La prise de son de musique classique reste encore un
domaine où le preneur de son utilise souvent un micro ou un
dispositif central de micros («array» en anglais) pour capter
une image sonore dans son ensemble. Cette technique
de prise de son a le mérite de capter toute la complexité
de l’architecture acoustique formée par les nombreuses
sources de sons directs et le champ complexe des
réflexions. La captation du premier groupe de réflexions et
la réverbération générale jouent un rôle très important dans
l’impression d’espace qu’on peut avoir à la restitution.

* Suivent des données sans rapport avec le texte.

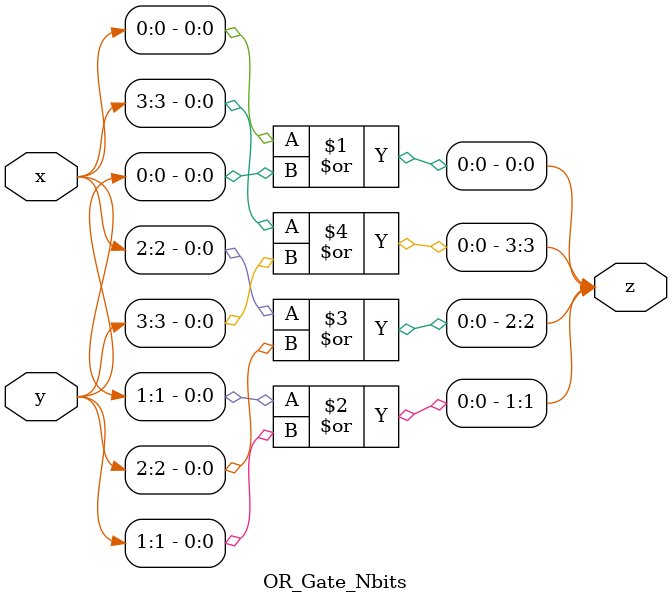
<source format=v>
`timescale 1ns / 1ps


module OR_Gate_Nbits
    #(parameter n = 4)
    (
    input  [n-1:0] x,
    input  [n-1:0] y,
    output [n-1:0] z   
    );

    generate
    genvar k;  
    for(k=0;k<n;k = k + 1)
    begin
    assign  z[k]=x[k]| y[k];
    end
    endgenerate 
    
endmodule

</source>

L’objectif de ce type de prise de son est de donner à
l’auditeur l’impression d’entendre «le plus naturellement
possible» le son d’origine. Il faut toujours se rappeler qu’il
ne s’agit que d’une impression de naturel, étant donné que
la restitution de ce type de prise de son ne peut en aucune
mesure reproduire la complexité de la propagation du
champ sonore d’origine. Il est même tout à fait remarquable
de constater que la reproduction de seulement deux ou
cinq canaux (ou davantage), peut nous donner l’illusion de
percevoir des images virtuelles entre chacune des enceintes
acoustiques, et ainsi d’avoir l’impression de baigner d’un
champ sonore naturel. On doit une fière chandelle à
Blumlein [3] pour ses travaux (dans les années trente) qui
furent à l’origine de la découverte de la reproduction sonore
stéréophonique en utilisant, comme système de captation
du son, un système de microphones bidirectionnels qui
coïncident avec les axes des microphones à 90° l’un par
rapport à l’autre.
La prise de son utilisant uniquement un array est
malheureusement trop peu fréquente – il est rare que les
conditions nécessaires pour obtenir une bonne prise de
son avec un array unique soient réunies. La raison est
simple dans la mesure où aucun système de microphones
ne peut restituer la profondeur (la distance) correctement
- un microphone a tendance à augmenter notre perception
de la profondeur ou de la distance par rapport à la distance
réelle de la source sonore. Autrement dit, les microphones
doivent être placés toujours plus près de la source sonore
par rapport à notre perception naturelle à une position
donnée. Si l’on peut disposer les instruments de musique
individuellement en tenant compte de cette limitation, il est
alors possible d’obtenir des enregistrements d’une qualité
Nota : le mot anglais «array» m’a toujours paru difficile à traduire d’une façon
satisfaisante en français : «antenne de micros» me semble le sens le plus
proche, mais il n’est pas complètement satisfaisant, donc je retourne presque
inévitablement à l’utilisation du mot «array» pour sortir de ce dilemme ! Par la suite,
tout mot anglais (ou franglais) sera donc signalé par des italiques.